[Elenco attività]:
(A) Riproduci parola per parola il passo del testo sul certificato COVID digitale dell'UE da "L’EU Digital COVID" fino a "l’affidabilità del documento." compreso.
(B) Secondo il testo sul certificato COVID digitale dell'UE, entro quando il documento sarà operativo?
(C) Prosegui il testo sul certificato COVID digitale dell'UE, cominciando dopo la sua ultima frase.

[Testo del documento]:
L’EU Digital COVID Certificate operativo da fine giugno
Il ‘digital green certificate’, secondo l’accezione inglese, prevedeva di includere una prova dell’avvenuta vaccinazione contro il virus, ovvero un test PCR negativo, ovvero il fatto di aver già avuto la malattia.
L’intenzione del legislatore era quella di creare un dispositivo versatile, soprattutto in formato digitale, ma anche cartaceo, che includesse un QR code (Quick Response Code – Codice a Riscontro Rapido), elemento indispensabile per garantire l’autenticità e l’affidabilità del documento.
La salute pubblica non è un settore di competenza esclusiva dell’Unione, ma concorrente (ex art. 3 TFUE – Trattato sul Funzionamento dell’Unione Europea) ed eventualmente di sostegno (ex. Art. 4 del TFUE). Pertanto vige il principio di sussidiarietà, dove l’istituzione internazionale «interviene soltanto se e in quanto gli obiettivi dell’azione prevista non possono essere conseguiti in misura sufficiente dagli Stati membri, né a livello centrale né a livello regionale e locale, ma possono, a motivo della portata o degli effetti dell’azione in questione, essere conseguiti meglio a livello di Unione» (ex. art 5-3 TFUE).
In applicazione delle premesse citate, ogni Stato Membro rimane in possesso della facoltà di stabilire quali restrizioni applicare ai cittadini in ingresso sul proprio territorio, in relazione all’emergenza COVID-19. Lo scopo della proposta del nuovo certificato digitale era quello di spingere tali Paesi a inserire il green certificate tra i documenti garanti di una circolazione libera, o quantomeno facilitata, attraverso le proprie frontiere.
Il commissario alla Giustizia, Didier Reynders aveva sottolineato che il nuovo pass doveva garantire ai cittadini dell’Unione e alle loro famiglie di poter viaggiare in sicurezza e con restrizioni minime durante l’estate a venire.
Il progetto prevedeva d’integrare tre tipi di certificato:
– uno riguardante l’avvenuta vaccinazione,
– un secondo comprovante la negatività del test PCR o dell’antigenico
– e un terzo in relazione al fatto che un individuo abbia già avuto la malattia.
Dal 17 marzo 2021 le cose sono divenute più precise e l’ultimo aggiornamento è stato fornito da un comunicato stampa della Commissione del 20 maggio 2021.
Il nome definitivo del nuovo certificato è EU Digital COVID Certificate (Certificato Digitale Covid dell’Unione Europea). Il documento sarà operativo per la fine del mese di giugno 2021.
Le istituzioni europee hanno confermato il modello a tre certificati, dove uno sarà sufficiente per circolare, fermo restando le restrizioni fissate dai singoli Stati.

Voci archiviate da una raccolta
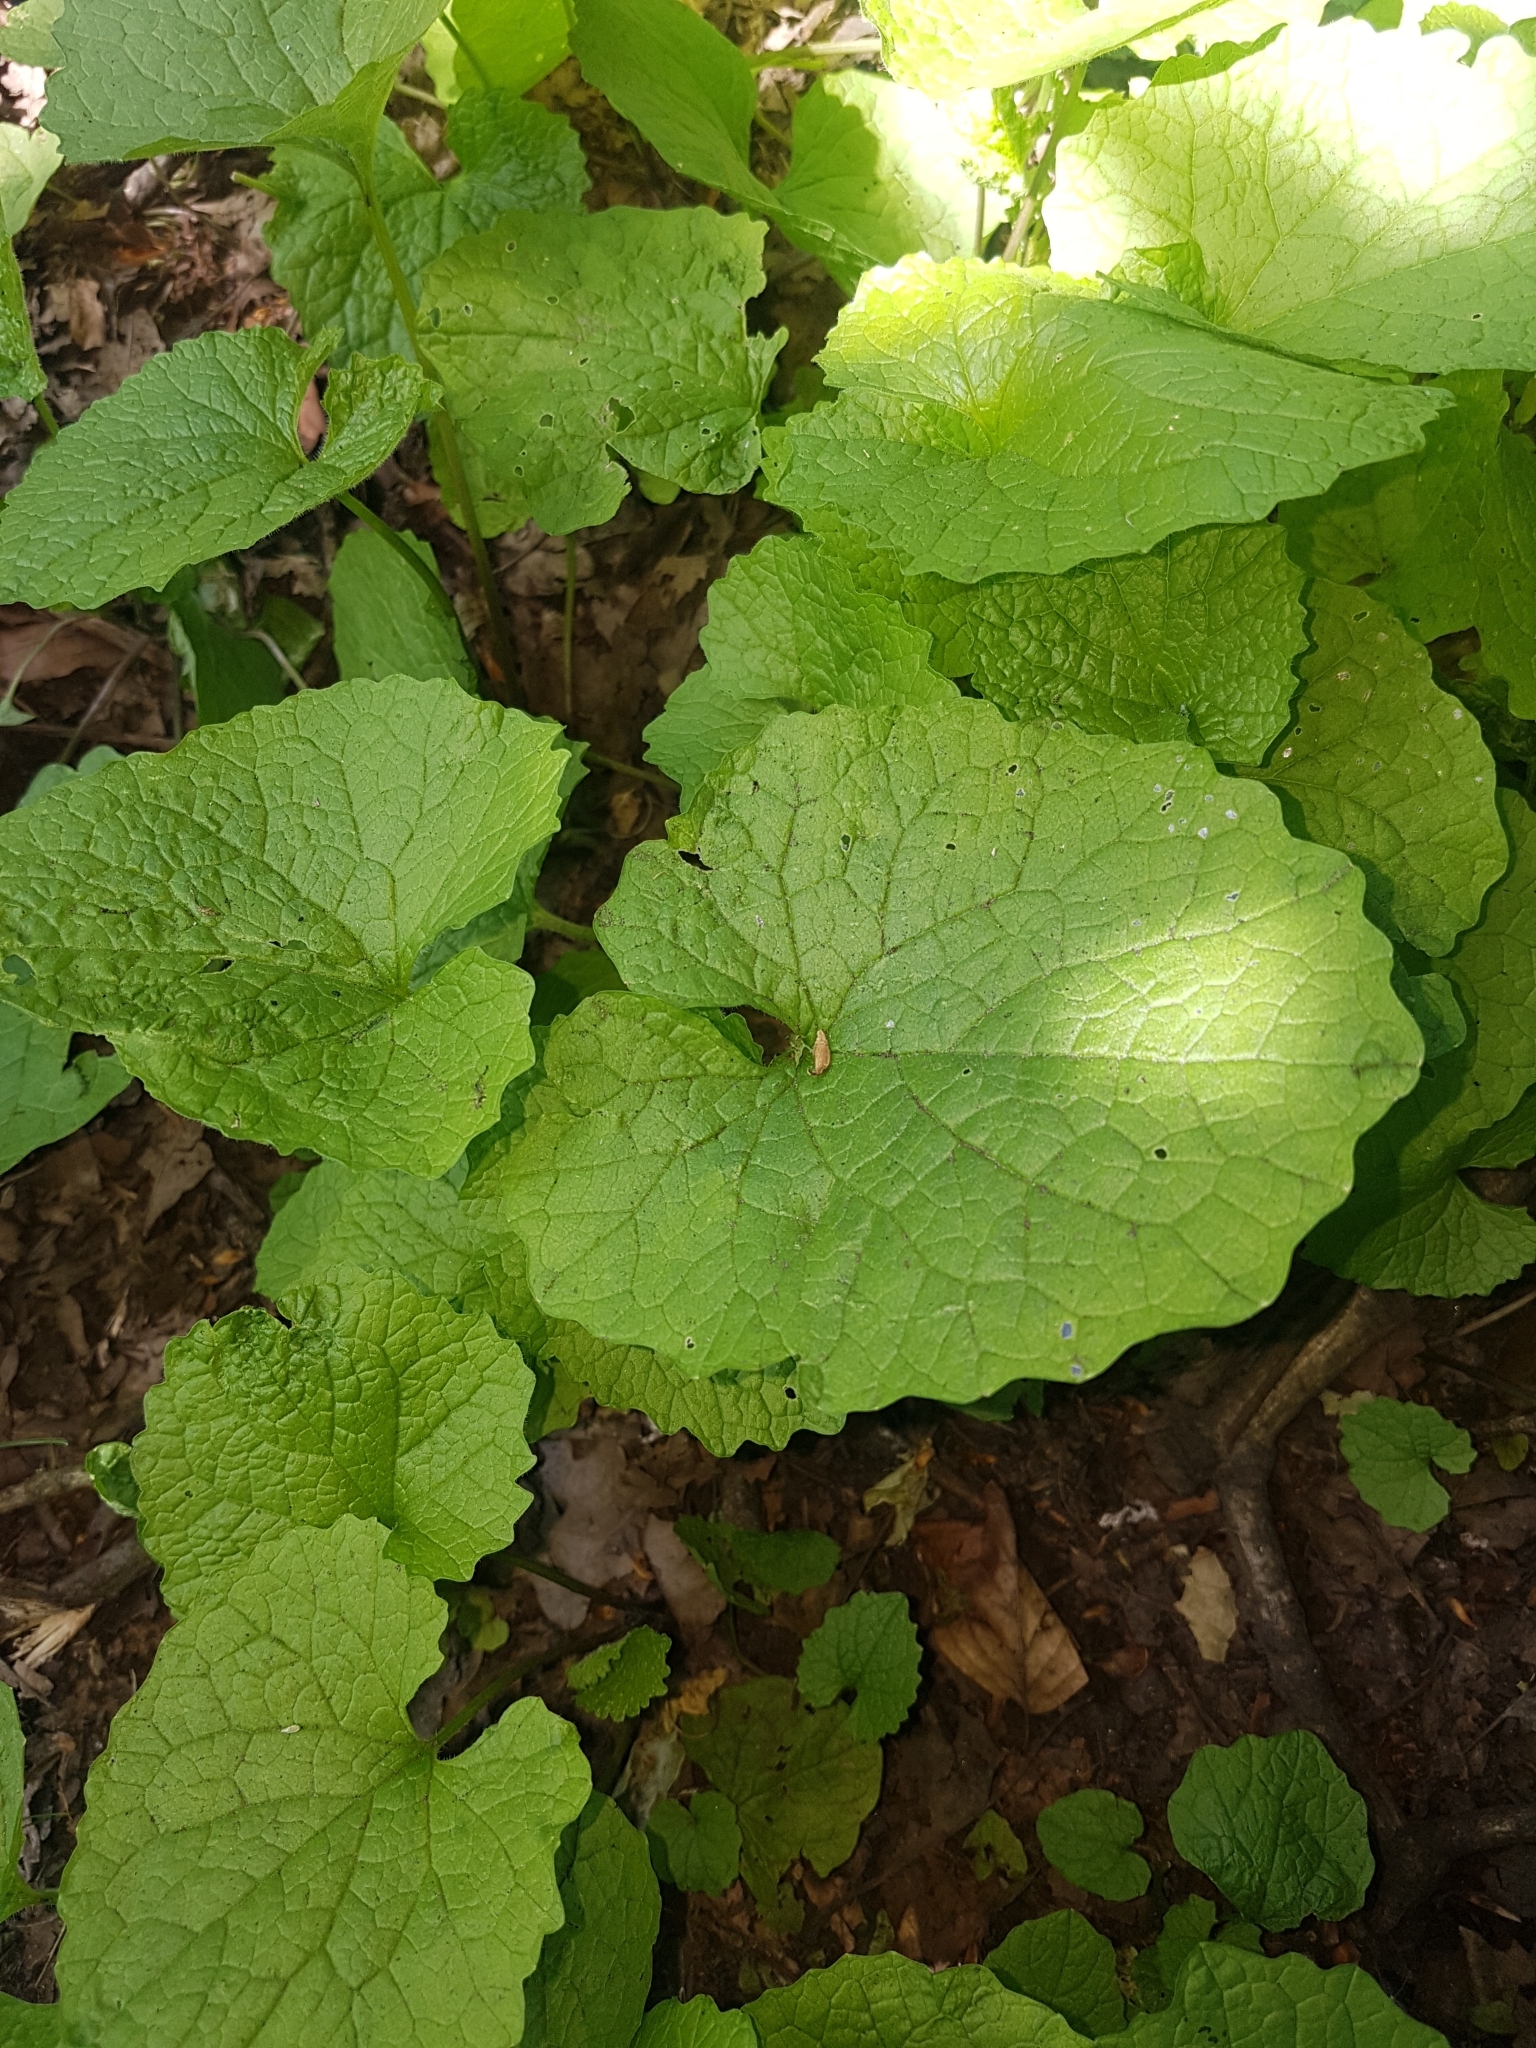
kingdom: Plantae
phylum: Tracheophyta
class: Magnoliopsida
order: Brassicales
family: Brassicaceae
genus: Alliaria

[Risposte ai compiti]:
(A)
L’EU Digital COVID Certificate operativo da fine giugno
Il ‘digital green certificate’, secondo l’accezione inglese, prevedeva di includere una prova dell’avvenuta vaccinazione contro il virus, ovvero un test PCR negativo, ovvero il fatto di aver già avuto la malattia.
L’intenzione del legislatore era quella di creare un dispositivo versatile, soprattutto in formato digitale, ma anche cartaceo, che includesse un QR code (Quick Response Code – Codice a Riscontro Rapido), elemento indispensabile per garantire l’autenticità e l’affidabilità del documento.

(B) Per la fine del mese di giugno 2021.

(C)
Questo sistema quindi, sostenuto da un supporto giuridico in fase di finalizzazione e pubblicazione, presenta molti vantaggi dal punto di vista del legislatore. Tuttavia, diversi punti restano oscuri, soprattutto in relazione alle lacune che la pandemia e le misure per contrastarla presentano dal punto di vista scientifico.
L’efficacia vaccinale non è del 100%, i soggetti vaccinati possono eventualmente trasmettere il virus se portatori, l’aver contratto la malattia non garantisce l’assenza di re-infezione, un vaccino pediatrico su larga scala, la cui utilità è tra l’altro molto discutibile, non è ancora operativo, Paesi Membri hanno vaccinato la propria popolazione con presidi non approvati dalla European Medicines Agency (Agenzia Europea del Farmaco), la sensibilità dei test antigenici è bassa.
A titolo di esempio, un recente studio del Cochrane Database, pubblicato in marzo, ha riscontrato che i test antigenici identificano correttamente la presenza dell’infezione nel 72% dei pazienti sintomatici, mentre il tasso scende al 58% per le persone portatrici del virus ma asintomatiche.
I test antigenici risultano affidabili quando positivi (98,9-99,5%) ma molto meno quando negativi, essendo gravati da un livello elevato di ‘falsi negativi’.
Il presente scritto non ha vocazione di entrare nel merito delle prese di posizione dell’Unione, lecite se consideriamo il punto di vista della ripresa delle attività economiche e sociali, ma non si può non constatare come le decisioni a livello istituzionale tengano conto in maniera limitata i dati scientifici, i quali giustificano solo in parte la promulgazione di un documento quale l’EU Digital COVID Certificate. La rapidità con cui il nuovo ‘Pass’ sta per essere approvato ricorda le procedure fast-track che hanno condotto alla messa a punto dei dispositivi vaccinali, singolare legame tra diritto e scienza nell’emergenza che stiamo ancora vivendo.